Keeneland Race Course
For those who don’t follow horse racing, Keeneland Race Course is the track version of Fenway Park or Lambeau Field. It’s steeped in history and absolutely gorgeous to visit. With all it’s stone architecture, spectators in designer outfits, and shockingly smaller scale, it truly has an Ivy League vibe going for it.
We made our way down trackside to catch a few of the races and enjoy a cold adult beverage on the hot fall day and I got an up close view of pony horse Harley, the huge appaloosa. It was the opening day of the fall meet and the track was packed even when we arrived shortly after noon. It should come at no surprise when I say that Kentuckians take their horse racing seriously and supporting it seriously.
Even though we didn’t hang around for the entire card, it was abundantly clear that racing at Keeneland was a tradition to be enjoyed by everyone. People of all ages pre-gamed in the parking area on the grassy hills surrounding the race course. Undergraduates dressed in suits and summer dresses flocked towards the gates as we left in the middle of the day.

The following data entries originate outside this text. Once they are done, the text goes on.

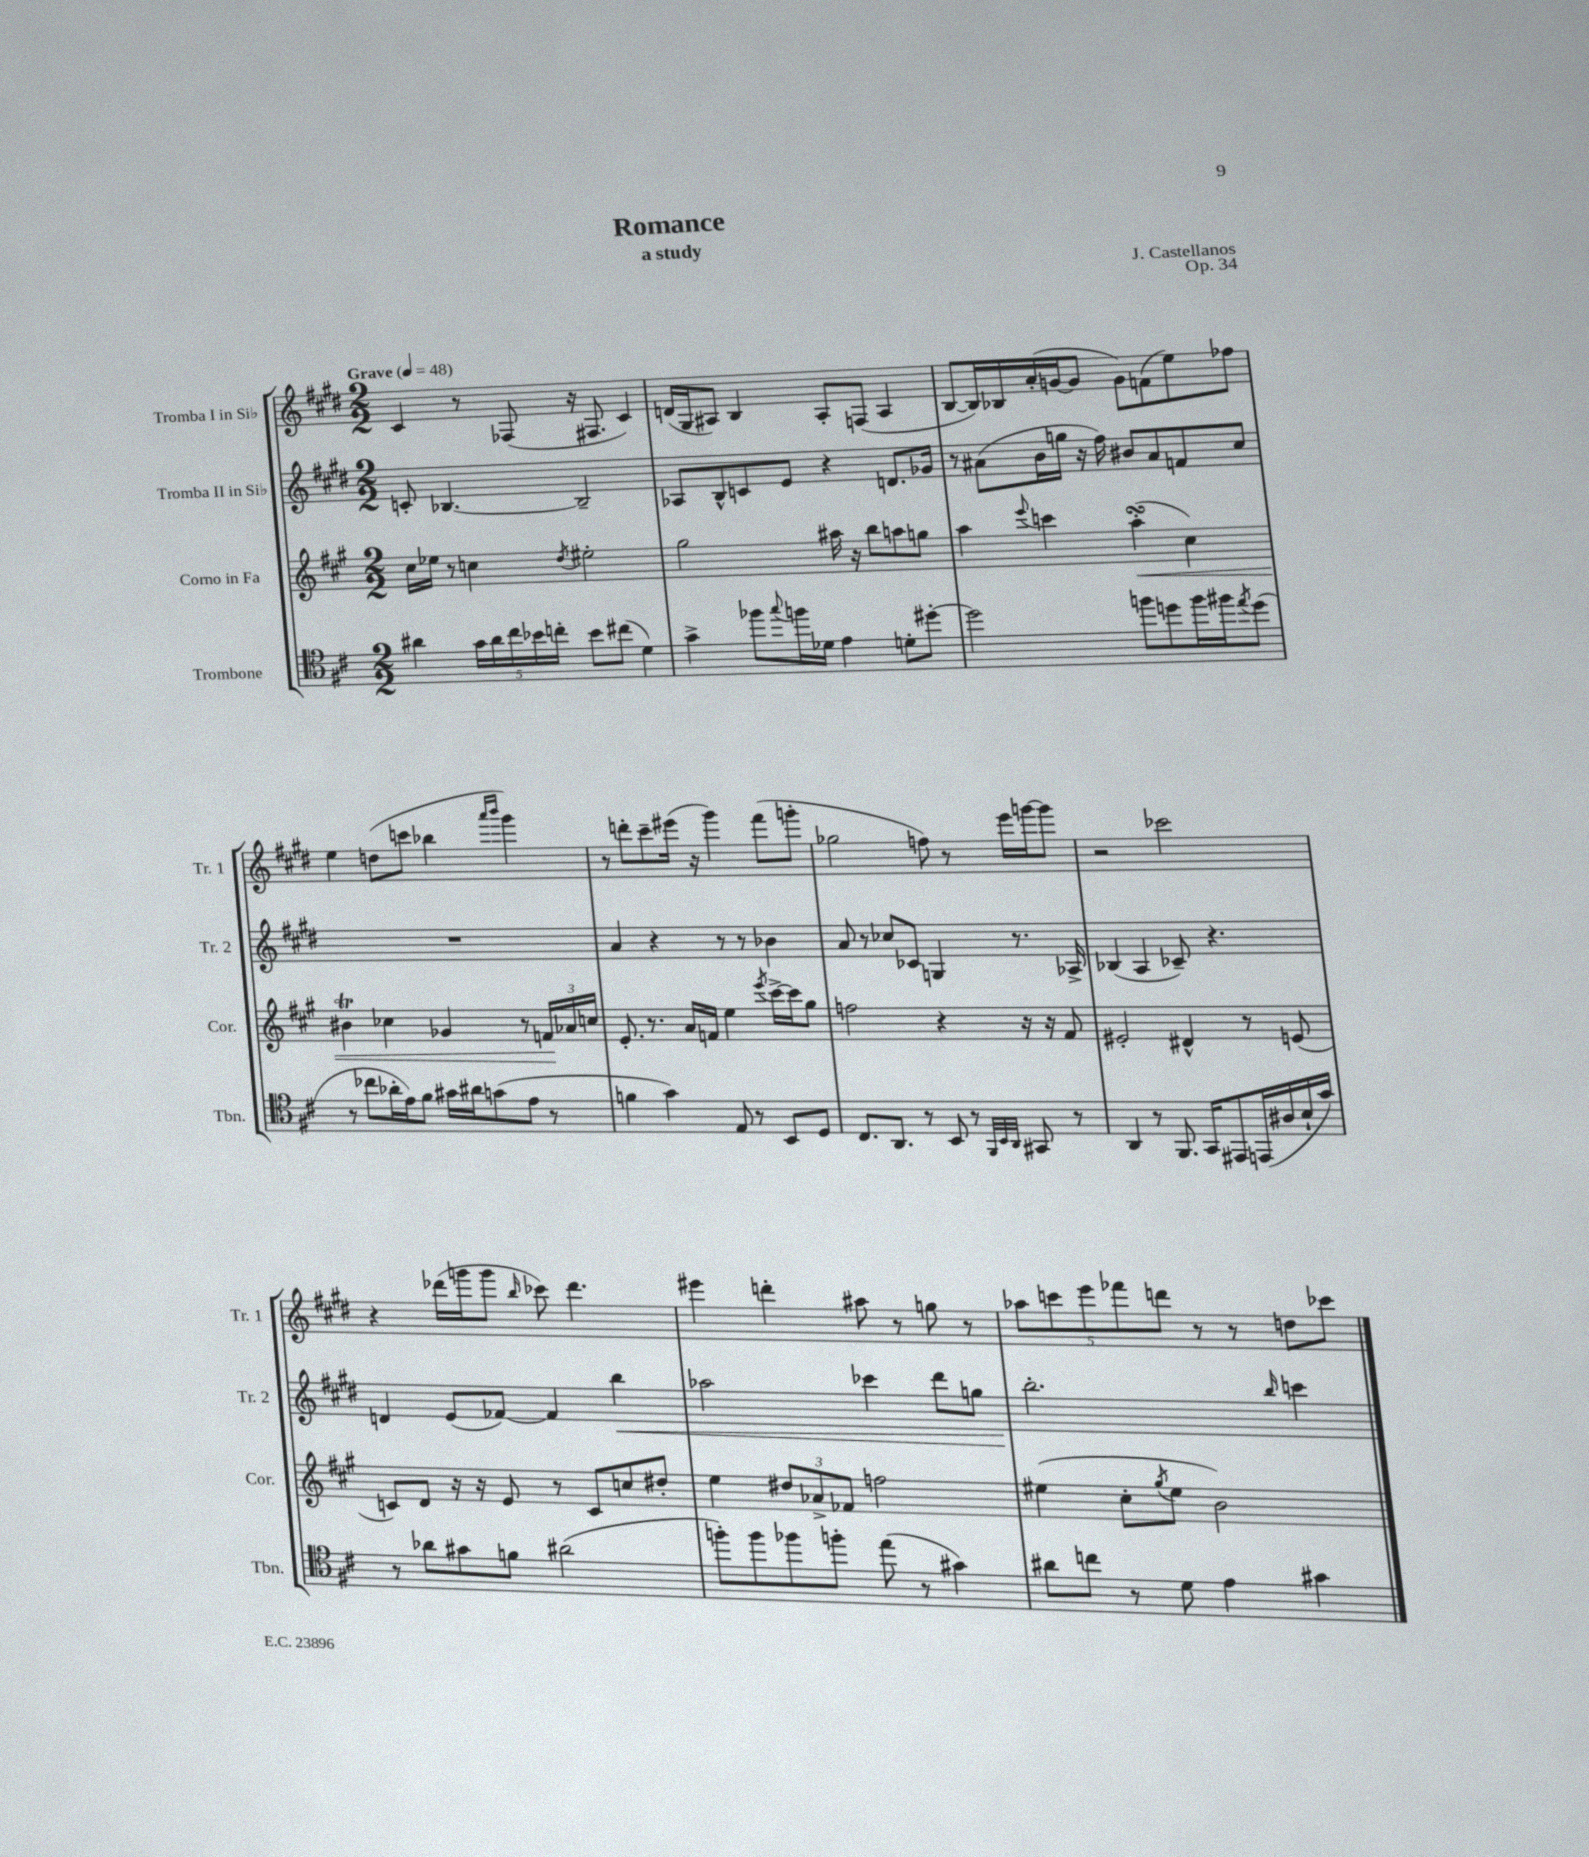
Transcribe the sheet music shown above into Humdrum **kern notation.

**kern	**kern	**dynam	**kern	**dynam	**kern
*part4	*part3	*part3	*part2	*part2	*part1
*staff4	*staff3	*staff3	*staff2	*staff2	*staff1
*I"Trombone	*I"Corno in Fa	*	*I"Tromba II in Si♭	*	*I"Tromba I in Si♭
*I'Tbn.	*I'Cor.	*	*I'Tr. 2	*	*I'Tr. 1
*clefC4	*clefG2	*	*clefG2	*	*clefG2
*k[f#c#]	*k[f#c#g#]	*	*k[f#c#g#d#]	*	*k[f#c#g#d#]
*M2/2	*M2/2	*	*M2/2	*	*M2/2
*MM48	*MM48	*	*MM48	*	*MM48
=1	=1	=1	=1	=1	=1
!	!	!	!	!	!LO:TX:a:B:t=Grave
4a#X\	16cc#\LL	.	8cn'/	.	4c#/
.	16ee-X\JJ	.	.	.	.
.	8r	.	[4.B-X/	.	.
20g\LL	4ccn\	.	.	.	8r
20a#\	.	.	.	.	.
20cc#\	.	.	.	.	.
.	.	.	.	.	(8F-X/
20b-X\	.	.	.	.	.
20ccn'\JJ	.	.	.	.	.
.	8qdd/	.	.	.	.
8b-\L	2ee#X'\	.	2B-~/]	.	16r
.	.	.	.	.	8.F#X/
(8cc#X\J	.	.	.	.	.
4d\)	.	.	.	.	4c#/)
=2	=2	=2	=2	=2	=2
4g^\	2gg#\	.	8A-X/L	.	(16dn/LL
.	.	.	.	.	16G#/J
.	.	.	8B^^/	.	8A#X/J)
8ff-X\L	.	.	8cn/	.	4B/
8qqgg/	.	.	.	.	.
16ffn\L	.	.	8e/J	.	.
16d-X\JJ	.	.	.	.	.
4e\	16aa#X\	.	4r	.	8A#'/L
.	16r	.	.	.	.
.	8bb\L	.	.	.	(8Fn/J
8dn'\L	8aan\	.	8.dn/L	.	4A#/
[8dd#X'\J	8ggn\J	.	.	.	.
.	.	.	16g-X/Jk	.	.
=3	=3	=3	=3	=3	=3
2dd#\]	4aa\	.	8r	.	[8B/L
.	.	.	(8a#X\L	.	16B/L])
.	.	.	.	.	16B-X/
.	8qqeee/	.	.	.	.
.	4cccn\	.	16b\L	.	(16a'/
.	.	.	16ggn\JJ	.	[16gn/J
.	.	.	16r	.	8g/J]
.	.	.	16ff#\)	.	.
!	!	!LO:HP:b	!	!	!
8ffn\L	(4aasSSs'\	<	8b#X/L	.	8g\L)
8ddn\	.	.	8a#/	.	(8fn\
16ff\L	4cc#\)	.	8fn/	.	8ee\)
16ff#X\J	.	.	.	.	.
8qee/	.	.	.	.	.
(8dd\J	.	.	8cc#/J	.	8ff-X\J
!!LO:LB:g=z
=4	=4	=4	=4	=4	=4
8r	4b#Xt\	.	1r	.	4ee\
8cc-X\L	.	.	.	.	.
16a-X'\L	4cc-X\	.	.	.	(8ddn\L
16e\J)	.	.	.	.	.
8f#\J	.	.	.	.	8cccn\J
16g#X\LL	4g-X/	.	.	.	4bb-X\
16a#X\J	.	.	.	.	.
(8gn\	.	.	.	.	.
.	.	.	.	.	16qqaaa/LL
.	.	.	.	.	16qqbbb/JJ
8e\J	8r	.	.	.	4ggg#\)
8r	24fn/LL	.	.	.	.
.	24a-X/	[	.	.	.
.	24ccn/JJ	.	.	.	.
=5	=5	=5	=5	=5	=5
4fn\	8.e'/	.	4a/	.	8r
.	.	.	.	.	8dddn'\L
.	8.r	.	.	.	.
4g\)	.	.	4r	.	8ccc#~\
.	16a/LL	.	.	.	(16eee#X\Jk
.	16fn/JJ	.	.	.	16r
8E/	4ee\	.	8r	.	4ggg#\)
8r	.	.	8r	.	.
.	8qeee/	.	.	.	.
8BB/L	[16ccc#^\LL	.	4b-X\	.	(8fff#\L
.	16ccc#\J]	.	.	.	.
8D/J	8gg#\J	.	.	.	8gggn'\J
=6	=6	=6	=6	=6	=6
8.C#/L	2ffn\	.	8a/	.	2gg-X\
.	.	.	8r	.	.
8.AA/J	.	.	.	.	.
.	.	.	8cc-X/L	.	.
8r	.	.	8c-X/J	.	.
8BB/	4r	.	4Gn/	.	8ffn\)
8r	.	.	.	.	8r
32qqFF#/LLL	.	.	.	.	.
32qqBB/	.	.	.	.	.
32qqAA/JJJ	.	.	.	.	.
8GG#X/	16r	.	8.r	.	16eee\LL
.	16r	.	.	.	[16gggn\J
8r	8f#/	.	.	.	8ggg\J]
.	.	.	16A-X^/	.	.
=7	=7	=7	=7	=7	=7
4AA/	2e#X'/	.	(4B-X/	.	2r
8r	.	.	4A/	.	.
8.FF#/	.	.	.	.	.
.	4d#X^^/	.	8c-X~/)	.	2ccc-X\
16GG/KL	.	.	.	.	.
8EE#X/	.	.	4.r	.	.
(16EEn/L	8r	.	.	.	.
16A#X/	.	.	.	.	.
16B`/	(8en/	.	.	.	.
16g/JJ)	.	.	.	.	.
!!LO:LB:g=z
=8	=8	=8	=8	=8	=8
8r	8cn/L)	.	4dn/	.	4r
8a-X\L	8d/J	.	.	.	.
8g#X\	16r	.	(8e/L	.	(16ddd-X\LL
.	16r	.	.	.	16gggn\J
8fn\J	8e/	.	[8f-X/J)	.	8ggg\J
.	.	.	.	.	16qqbb/
(2a#X\	8r	.	4f-/]	.	8ccc-X\)
.	8c/L	.	.	.	4.ddd-\
!	!	!	!	!LO:HP:b	!
.	8ccn/	.	4bb\	<	.
.	8dd#X'/J	.	.	.	.
=9	=9	=9	=9	=9	=9
8ffn'\L)	4ee\	.	2aa-X\	.	4eee#X\
8ff\	.	.	.	.	.
8ff-X\	12dd#X/L	.	.	.	4dddn'\
.	12a-X^/	.	.	.	.
8ffn'\J	.	.	.	.	.
.	12f-X/J	.	.	.	.
(8ee\	2ffn\	.	4ccc-X\	.	8aa#X\
8r	.	.	.	.	8r
4g#X\)	.	.	8ddd#\L	.	8ggn\
.	.	.	8ggn\J	.	8r
=10	=10	=10	=10	=10	=10
8a#X\L	(4ee#X\	.	2.bb'\	.	10aa-X\L
.	.	.	.	.	10cccn\
8ccn\J	.	.	.	.	.
.	.	.	.	.	10eee\
8r	8cc#'\L	.	.	.	.
.	.	.	.	.	10fff-X\
.	8qgg#/	.	.	.	.
8d\	8ee#\J	.	.	.	.
.	.	.	.	.	10dddn\J
4e\	2b\)	.	.	.	8r
.	.	.	.	.	8r
.	.	.	16qqbb/	.	.
4g#X\	.	.	4cccn\	[	8ddn\L
.	.	.	.	.	8ccc-X\J
==	==	==	==	==	==
*-	*-	*-	*-	*-	*-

Keeneland is by far the nicest race track I’ve ever been to and I hope to get back again someday perhaps next time with the upgraded “Owner’s Experience” from VisitHorseCountry.com.
Some Things We Missed
There were a few places that we wanted to go to but like every trip, we just didn’t have time to make it to. Some of those places included but certainly weren’t limited to, Claiborne Farm, Home of Secretariat, and Woodford Reserve Distillery, Mecca of Kentucky Bourbon.
So let’s hear it from our Lexington or Kentucky natives — what did we miss? What do you recommend for our next trip down south?